How to start a garden that will WOW! your friends… and put your neighbors to shame
Picture yourself in the most serene setting, rich with nature… deep green foliage, wildly blooming flowers, and the sound of birds stopping by for a visit. One that consistently takes your breath away with each passing season. Now imagine that it’s your yard. It only takes a little primer to create a BEAUTIFUL garden… and with this little guide, we’re gonna show you how.
The Planning Phase
Know Your Yard
To create a beautiful garden, you need to know what you’re working with. If you’re a gardener, you know your yard, but before you grab that shovel, spend some time in your yard, just looking. Owen Dell, author of Sustainable Landscaping for Dummies mentions that Zen designers in Japan spend an entire year ‘looking’, before they even think about touching anything. Good choices in the landscape are best made by careful observation.
Take a step back and really know all the areas of your yard by answering some questions.
- How much sun does it get?
- Where is the sun at different times of the day? year?
- Does the ground get enough water and where? Are there wet spots? Dry spots?
- What are your problem areas – and can any of them be corrected by adding or removing elements in the landscape?
- Are there any complications does your yard have you up against?
I’ll give you an example. I know that our heavy clay soil will cause problems any time I dig down. It’s going to flood, even if I only dig 6″. If I’m going to alter the natural soil level, I must carefully consider drainage. I’m equally as careful when I build UP, to watch where the rain will flow.

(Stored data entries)
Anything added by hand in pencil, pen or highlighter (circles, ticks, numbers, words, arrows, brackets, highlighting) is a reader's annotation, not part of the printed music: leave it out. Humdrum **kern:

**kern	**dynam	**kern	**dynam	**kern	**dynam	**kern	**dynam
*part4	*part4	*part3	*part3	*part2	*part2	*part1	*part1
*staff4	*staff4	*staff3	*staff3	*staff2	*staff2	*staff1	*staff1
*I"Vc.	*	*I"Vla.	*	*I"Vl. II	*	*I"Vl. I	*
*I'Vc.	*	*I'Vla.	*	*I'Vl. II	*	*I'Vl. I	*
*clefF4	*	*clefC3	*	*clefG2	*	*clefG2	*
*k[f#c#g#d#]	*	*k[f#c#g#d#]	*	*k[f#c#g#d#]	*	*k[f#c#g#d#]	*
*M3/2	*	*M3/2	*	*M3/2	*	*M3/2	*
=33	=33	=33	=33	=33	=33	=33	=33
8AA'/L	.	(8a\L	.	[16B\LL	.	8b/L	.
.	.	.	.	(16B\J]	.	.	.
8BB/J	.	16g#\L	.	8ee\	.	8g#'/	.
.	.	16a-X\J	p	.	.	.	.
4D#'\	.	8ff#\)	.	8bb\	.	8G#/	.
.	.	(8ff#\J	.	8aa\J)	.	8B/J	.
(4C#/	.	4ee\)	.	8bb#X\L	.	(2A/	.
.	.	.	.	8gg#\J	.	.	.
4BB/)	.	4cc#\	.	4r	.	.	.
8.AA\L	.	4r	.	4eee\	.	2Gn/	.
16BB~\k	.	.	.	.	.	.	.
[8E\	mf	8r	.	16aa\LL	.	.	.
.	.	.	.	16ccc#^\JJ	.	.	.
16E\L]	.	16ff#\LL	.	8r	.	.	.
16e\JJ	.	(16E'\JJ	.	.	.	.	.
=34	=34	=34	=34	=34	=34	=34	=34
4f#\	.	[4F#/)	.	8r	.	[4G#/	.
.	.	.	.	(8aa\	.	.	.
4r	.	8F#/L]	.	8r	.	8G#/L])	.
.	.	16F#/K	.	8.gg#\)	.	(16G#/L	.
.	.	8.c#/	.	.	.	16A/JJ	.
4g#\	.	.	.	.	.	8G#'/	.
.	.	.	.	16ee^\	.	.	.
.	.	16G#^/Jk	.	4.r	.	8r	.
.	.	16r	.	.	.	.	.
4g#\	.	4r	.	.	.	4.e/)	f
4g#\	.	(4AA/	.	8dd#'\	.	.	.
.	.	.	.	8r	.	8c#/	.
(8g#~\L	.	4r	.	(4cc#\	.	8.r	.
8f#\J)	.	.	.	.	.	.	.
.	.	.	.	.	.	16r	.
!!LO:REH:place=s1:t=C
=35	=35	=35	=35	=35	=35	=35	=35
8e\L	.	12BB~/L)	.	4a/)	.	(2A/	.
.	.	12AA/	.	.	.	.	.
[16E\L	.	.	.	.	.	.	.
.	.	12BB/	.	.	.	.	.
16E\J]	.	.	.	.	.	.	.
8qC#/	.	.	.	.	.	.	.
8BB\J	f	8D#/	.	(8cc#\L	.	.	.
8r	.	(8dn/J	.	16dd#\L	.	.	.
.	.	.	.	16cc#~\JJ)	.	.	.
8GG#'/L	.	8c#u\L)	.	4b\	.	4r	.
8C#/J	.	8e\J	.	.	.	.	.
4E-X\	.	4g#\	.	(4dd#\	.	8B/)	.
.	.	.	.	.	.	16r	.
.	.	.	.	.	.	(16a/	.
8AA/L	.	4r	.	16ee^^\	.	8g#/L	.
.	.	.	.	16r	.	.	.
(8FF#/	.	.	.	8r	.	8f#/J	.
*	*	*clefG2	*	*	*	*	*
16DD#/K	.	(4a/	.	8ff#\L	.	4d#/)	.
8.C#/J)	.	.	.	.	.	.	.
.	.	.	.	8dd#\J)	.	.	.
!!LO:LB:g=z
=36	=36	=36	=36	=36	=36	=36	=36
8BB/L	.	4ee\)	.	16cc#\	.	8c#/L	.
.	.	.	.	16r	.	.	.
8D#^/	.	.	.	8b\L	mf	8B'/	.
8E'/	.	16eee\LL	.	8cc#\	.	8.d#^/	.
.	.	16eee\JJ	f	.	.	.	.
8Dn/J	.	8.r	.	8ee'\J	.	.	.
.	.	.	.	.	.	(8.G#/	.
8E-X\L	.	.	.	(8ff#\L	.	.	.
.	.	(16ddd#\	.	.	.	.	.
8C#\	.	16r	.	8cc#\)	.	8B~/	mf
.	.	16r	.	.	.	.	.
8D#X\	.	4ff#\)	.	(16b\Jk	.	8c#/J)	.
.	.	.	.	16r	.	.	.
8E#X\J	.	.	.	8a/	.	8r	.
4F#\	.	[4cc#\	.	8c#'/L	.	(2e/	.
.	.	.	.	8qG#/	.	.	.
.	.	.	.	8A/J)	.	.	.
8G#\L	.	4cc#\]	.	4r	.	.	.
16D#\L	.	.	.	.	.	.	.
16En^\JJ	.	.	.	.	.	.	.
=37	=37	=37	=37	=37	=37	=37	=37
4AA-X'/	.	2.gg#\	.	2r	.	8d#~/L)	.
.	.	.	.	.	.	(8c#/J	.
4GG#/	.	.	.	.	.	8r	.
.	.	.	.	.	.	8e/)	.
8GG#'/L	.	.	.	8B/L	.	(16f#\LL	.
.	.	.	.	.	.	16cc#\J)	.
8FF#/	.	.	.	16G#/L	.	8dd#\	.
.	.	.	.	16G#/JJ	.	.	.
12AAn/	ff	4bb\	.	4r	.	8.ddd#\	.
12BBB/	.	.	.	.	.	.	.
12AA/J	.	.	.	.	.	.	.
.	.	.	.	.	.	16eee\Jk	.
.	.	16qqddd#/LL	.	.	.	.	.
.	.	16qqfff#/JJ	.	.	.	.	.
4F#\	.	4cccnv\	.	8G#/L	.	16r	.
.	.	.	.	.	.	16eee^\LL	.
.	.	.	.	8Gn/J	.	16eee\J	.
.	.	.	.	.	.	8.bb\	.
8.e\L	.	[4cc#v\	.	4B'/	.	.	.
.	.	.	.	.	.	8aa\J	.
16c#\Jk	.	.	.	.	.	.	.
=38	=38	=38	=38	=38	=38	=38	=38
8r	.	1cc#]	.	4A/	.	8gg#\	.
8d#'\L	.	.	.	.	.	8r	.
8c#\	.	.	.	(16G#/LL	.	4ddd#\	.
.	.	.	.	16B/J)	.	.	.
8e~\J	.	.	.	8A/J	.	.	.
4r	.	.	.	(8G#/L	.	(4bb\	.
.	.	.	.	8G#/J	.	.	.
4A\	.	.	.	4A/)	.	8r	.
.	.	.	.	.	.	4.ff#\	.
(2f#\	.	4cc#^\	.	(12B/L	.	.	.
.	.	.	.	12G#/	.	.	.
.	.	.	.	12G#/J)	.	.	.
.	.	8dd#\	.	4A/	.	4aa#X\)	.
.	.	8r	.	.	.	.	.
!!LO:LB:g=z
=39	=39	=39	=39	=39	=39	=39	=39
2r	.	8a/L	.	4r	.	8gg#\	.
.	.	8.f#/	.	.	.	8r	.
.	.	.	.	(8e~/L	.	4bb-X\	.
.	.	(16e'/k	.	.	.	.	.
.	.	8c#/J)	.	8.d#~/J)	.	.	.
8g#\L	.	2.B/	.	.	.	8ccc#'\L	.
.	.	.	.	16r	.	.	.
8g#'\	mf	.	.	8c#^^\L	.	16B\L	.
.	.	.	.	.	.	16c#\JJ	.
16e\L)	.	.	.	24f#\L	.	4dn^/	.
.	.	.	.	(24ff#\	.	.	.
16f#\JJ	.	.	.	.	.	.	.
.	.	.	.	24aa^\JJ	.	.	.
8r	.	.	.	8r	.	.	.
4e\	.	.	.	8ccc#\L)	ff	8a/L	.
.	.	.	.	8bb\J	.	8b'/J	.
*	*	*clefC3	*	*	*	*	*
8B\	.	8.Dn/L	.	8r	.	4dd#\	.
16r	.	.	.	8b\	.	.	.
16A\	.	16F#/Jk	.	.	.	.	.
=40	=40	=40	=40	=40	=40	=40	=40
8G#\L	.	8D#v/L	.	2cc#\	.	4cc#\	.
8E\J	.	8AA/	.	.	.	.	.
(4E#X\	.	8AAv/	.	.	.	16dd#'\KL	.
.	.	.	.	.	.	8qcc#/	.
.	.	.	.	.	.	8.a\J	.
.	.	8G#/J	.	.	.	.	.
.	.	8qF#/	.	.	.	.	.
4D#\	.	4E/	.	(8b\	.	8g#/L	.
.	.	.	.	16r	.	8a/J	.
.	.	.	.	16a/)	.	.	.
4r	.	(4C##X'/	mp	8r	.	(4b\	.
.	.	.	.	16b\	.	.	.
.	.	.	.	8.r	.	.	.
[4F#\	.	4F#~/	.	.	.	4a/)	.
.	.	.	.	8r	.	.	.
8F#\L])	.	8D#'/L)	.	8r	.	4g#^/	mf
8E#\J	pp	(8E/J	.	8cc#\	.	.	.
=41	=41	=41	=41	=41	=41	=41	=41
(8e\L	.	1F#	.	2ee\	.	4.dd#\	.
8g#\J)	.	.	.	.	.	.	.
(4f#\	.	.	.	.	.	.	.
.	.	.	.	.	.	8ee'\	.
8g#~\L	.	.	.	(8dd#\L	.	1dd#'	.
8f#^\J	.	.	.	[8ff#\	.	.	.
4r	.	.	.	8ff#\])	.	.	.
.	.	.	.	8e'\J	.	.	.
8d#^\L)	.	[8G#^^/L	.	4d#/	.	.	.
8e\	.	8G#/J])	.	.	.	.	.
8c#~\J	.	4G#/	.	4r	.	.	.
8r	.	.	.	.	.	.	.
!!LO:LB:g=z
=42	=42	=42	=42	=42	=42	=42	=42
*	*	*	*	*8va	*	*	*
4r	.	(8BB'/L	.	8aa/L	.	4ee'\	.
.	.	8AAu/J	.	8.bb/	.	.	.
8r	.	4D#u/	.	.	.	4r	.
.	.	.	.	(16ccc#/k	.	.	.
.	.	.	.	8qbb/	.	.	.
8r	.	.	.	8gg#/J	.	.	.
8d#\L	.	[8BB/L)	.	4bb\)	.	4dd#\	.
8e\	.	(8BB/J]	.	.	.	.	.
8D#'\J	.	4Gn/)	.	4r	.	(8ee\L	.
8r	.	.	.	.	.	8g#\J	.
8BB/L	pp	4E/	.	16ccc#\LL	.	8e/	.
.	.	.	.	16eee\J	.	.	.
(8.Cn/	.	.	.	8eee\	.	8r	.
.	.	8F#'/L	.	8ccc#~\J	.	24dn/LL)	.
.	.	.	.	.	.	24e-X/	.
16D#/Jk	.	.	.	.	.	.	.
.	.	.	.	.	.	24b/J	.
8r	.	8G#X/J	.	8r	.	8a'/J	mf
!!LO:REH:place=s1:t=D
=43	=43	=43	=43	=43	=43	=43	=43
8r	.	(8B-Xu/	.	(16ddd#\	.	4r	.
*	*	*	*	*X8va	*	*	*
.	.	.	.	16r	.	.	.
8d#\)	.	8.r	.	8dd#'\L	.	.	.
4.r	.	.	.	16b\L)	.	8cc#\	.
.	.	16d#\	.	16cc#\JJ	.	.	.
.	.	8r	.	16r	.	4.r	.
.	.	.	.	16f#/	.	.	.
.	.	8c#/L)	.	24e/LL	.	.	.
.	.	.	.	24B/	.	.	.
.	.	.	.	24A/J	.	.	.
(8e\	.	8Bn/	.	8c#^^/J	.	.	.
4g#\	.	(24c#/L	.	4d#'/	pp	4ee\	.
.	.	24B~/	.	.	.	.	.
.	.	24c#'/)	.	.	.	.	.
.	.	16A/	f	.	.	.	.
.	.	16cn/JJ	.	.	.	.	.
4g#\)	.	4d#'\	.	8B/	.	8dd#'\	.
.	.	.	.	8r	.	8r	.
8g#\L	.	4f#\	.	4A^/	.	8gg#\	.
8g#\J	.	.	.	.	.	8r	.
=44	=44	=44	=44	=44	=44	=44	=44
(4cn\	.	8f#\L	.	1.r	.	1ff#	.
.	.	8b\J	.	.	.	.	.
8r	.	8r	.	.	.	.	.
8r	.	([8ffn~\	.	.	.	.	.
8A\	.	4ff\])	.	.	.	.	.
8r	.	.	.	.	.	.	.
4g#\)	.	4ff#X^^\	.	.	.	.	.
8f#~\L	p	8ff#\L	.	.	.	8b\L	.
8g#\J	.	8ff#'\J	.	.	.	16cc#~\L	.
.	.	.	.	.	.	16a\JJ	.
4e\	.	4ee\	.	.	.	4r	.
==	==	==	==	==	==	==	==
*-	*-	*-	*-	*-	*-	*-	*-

▶ _What you need to do_:
A. In the gardening guide, how long do Zen designers in Japan spend looking before they consider touching anything?
B. Resume the gardening guide after its final sentence, carrying on in the same voice.

▶ _Results by task_:
A. An entire year.

B.
Know What You Want
- Getting what you want from your yard is a big deal when designing a plan. Knowing who will use the yard, for what purpose, and how much time you’ll spend there – all good questions to ask.
- Are you looking for privacy – and would a natural hedge fit in your design?
- Do you have leisure areas that are too hot to be comfortable – and are there natural ways to create shade… is there room to grow a tree?
- Do you want an area to entertain guests – and is there room to add a patio, tables
- barbeque pit? Will you need electricity and how far from the house are you willing to go?
- Do you have children or grandchildren – will you need a play area or a path for foot traffic that can take a beating?
- Do you want to grow vegetables – will you plant them right in with your flowers or create a separate area, and will it be wide open to wild animals or pets?
- How much work will it take to maintain? Are you willing to spend that much time in your yard weeding, watering, mulching, and mowing?
Landscape Design Basics
After all that watching and learning,I bet you’re ready to get started. You’ve dedicated the time, let’s formulate a plan and bring it to life.
Though you’re not limited in your design, two of the simplest design principles to start with are Sets of Three and Tall to Short.
Sets of Three Odd-numbered or asymmetrical plantings provide an organic feel, more like what you’d find in nature. Sets of three (five, seven) in staggered groups will mix things up and look more natural.
Tall to Short In order to see all of your plants, plant them tall to short, your tallest plants in the middle or back of a bed, working outwards or forwards with shorter plants, the shortest around your borders.
You may not want to be TOO rigid with this idea, it should still look natural. Sometimes, even with these two principles, you can create a beautiful garden. Other times it may not be that simple. Some landscapes offer more of a challenge. So let’s dig deeper into design.
Color, Line, Form, Texture, Proportion.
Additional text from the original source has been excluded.